The Excellent ratings mean the schools significantly exceed the state standards. The Good growth rating for Waccamaw Elementary still means it exceeds the standards.

The report cards have been around for more than a decade and no longer seem to produce the buzz they once did, school officials say.

“I don’t think there’s a lot of weight put in with the community on this,” said Tim Carnahan, principal at Waccamaw Intermediate. “They want to know more about their child’s report card.”

He thinks that’s because the community expects excellence in the Waccamaw schools.

“When they were new, they were more important to the community at large,” said David Hammel, principal at Waccamaw High. The school’s reputation “is about relationships. No report card could ever change that.”

Still, Carnahan said, “We will brag about it. It’s important to have a good report card.”

The double-Excellent is “reaffirming,” said Bill Dwyer, principal of Waccamaw Middle.

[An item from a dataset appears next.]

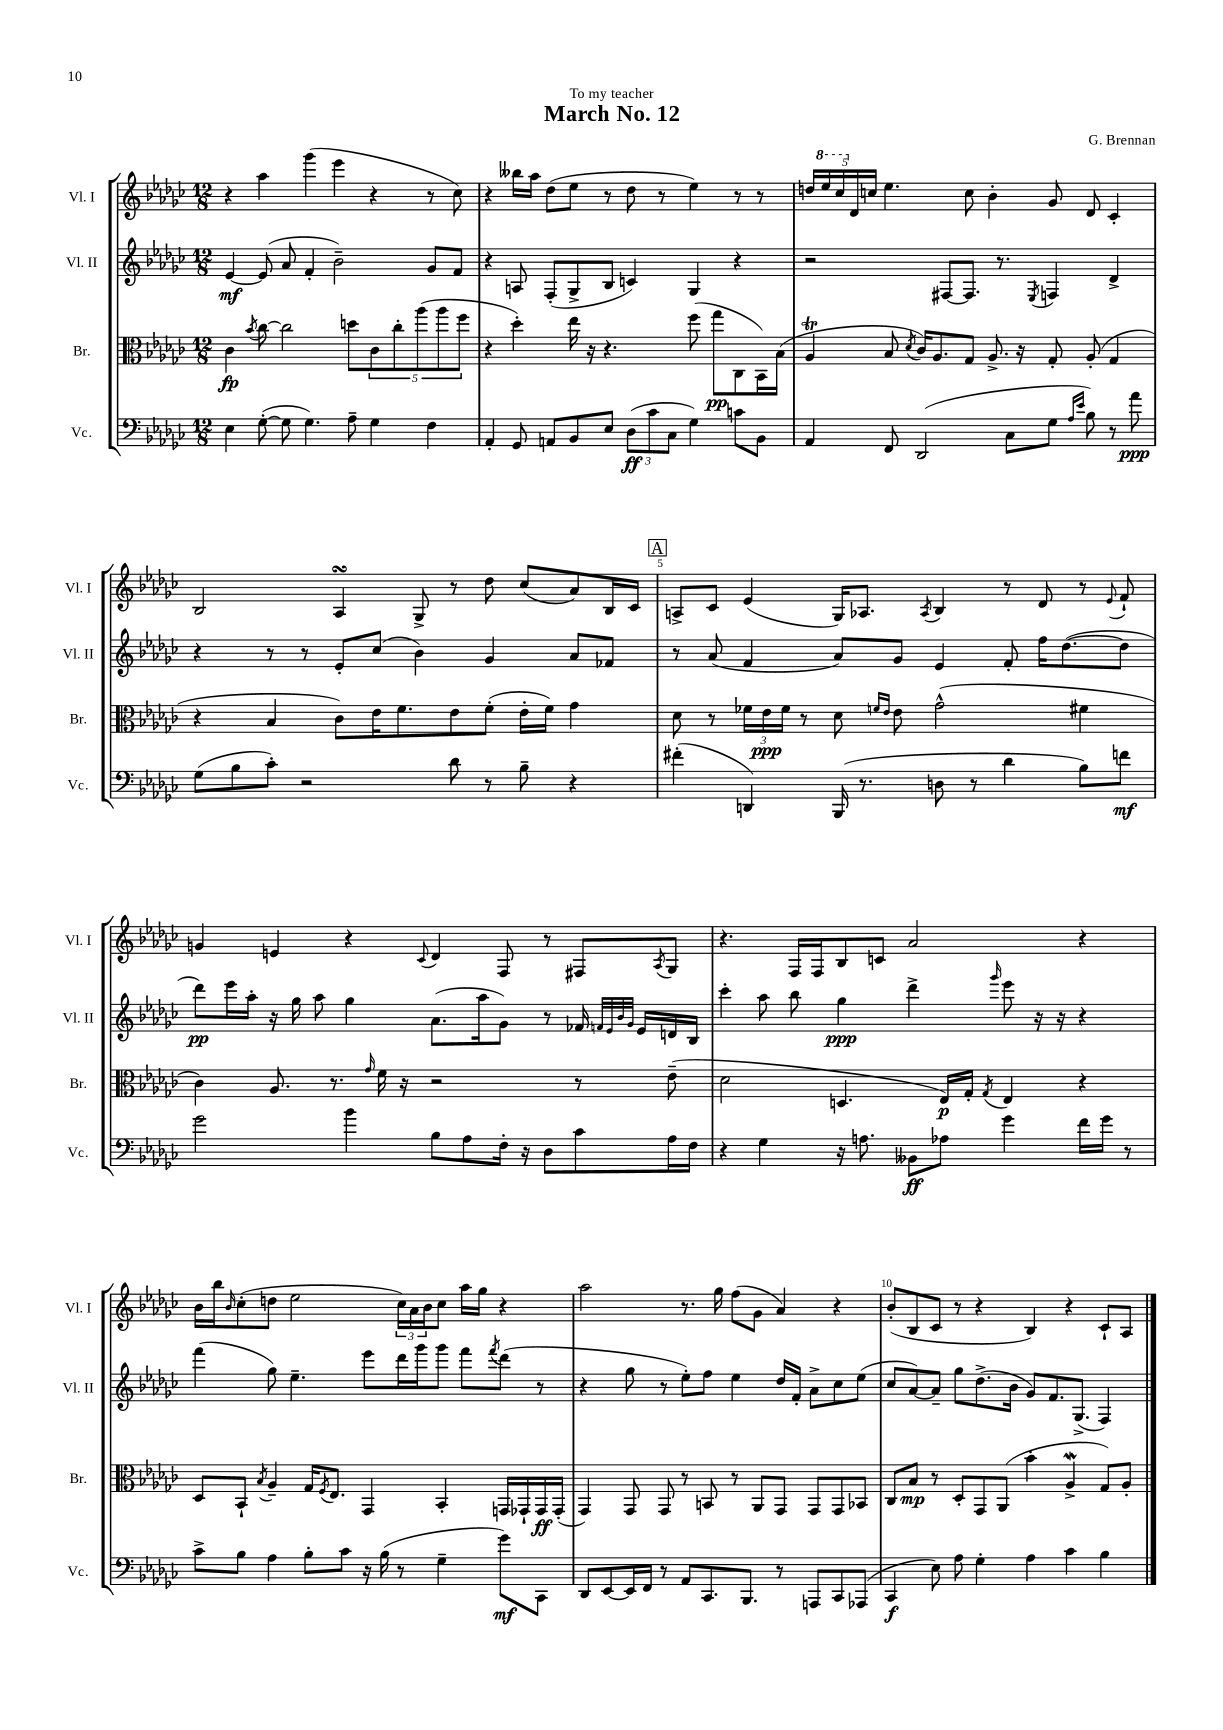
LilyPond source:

“I’ve always felt we have a wonderful community. And we have a great faculty,” he said.

Carnahan and Hammel also took the opportunity to praise their teachers for the result.

“It’s a great morale booster,” Dwyer said. “It gives teachers the chance to say, ‘I’m doing what I go in the business to do.’ ”

The difference between progress toward state and federal standards is something principals acknowledge as an irony of the state of school assessments. The federal goal is to have every student “proficient” in reading and math by 2014, and as that deadline nears the amount of progress students must show has increased.

“With AYP, it’s gotten to the point that the bar has been raised so high it’s almost impossible to meet,” Carnahan said.

“It stings” when the school doesn’t meet the federal goals, Dwyer said. The middle school missed two of 17 objectives for progress: those for black and low-income students in English. In both cases, the number of students who missed the target was small, but that translated into a large percentage, Dwyer said.

“Accountability is useful. How we gauge it and assess it is something we need to revamp,” he said.

Hammel noted that the state and federal standards measure different things. “A lot of it is open to debate,” he said.

While the report cards are a chance for some bragging, principals aren’t taking credit for some of their best numbers. Waccamaw Intermediate’s report card shows that student attendance last year was 99.9 percent.

“I wish we were that good,” Carnahan said. “Obviously that’s not right.”

He said the school didn’t supply that figure. The actual number is around 97 percent.

At Waccamaw High, the report card shows 99 percent of students take Advance Placement or International Baccalaureate classes. “I wish,” Hammel said.

He said the correct figure is around 79 percent.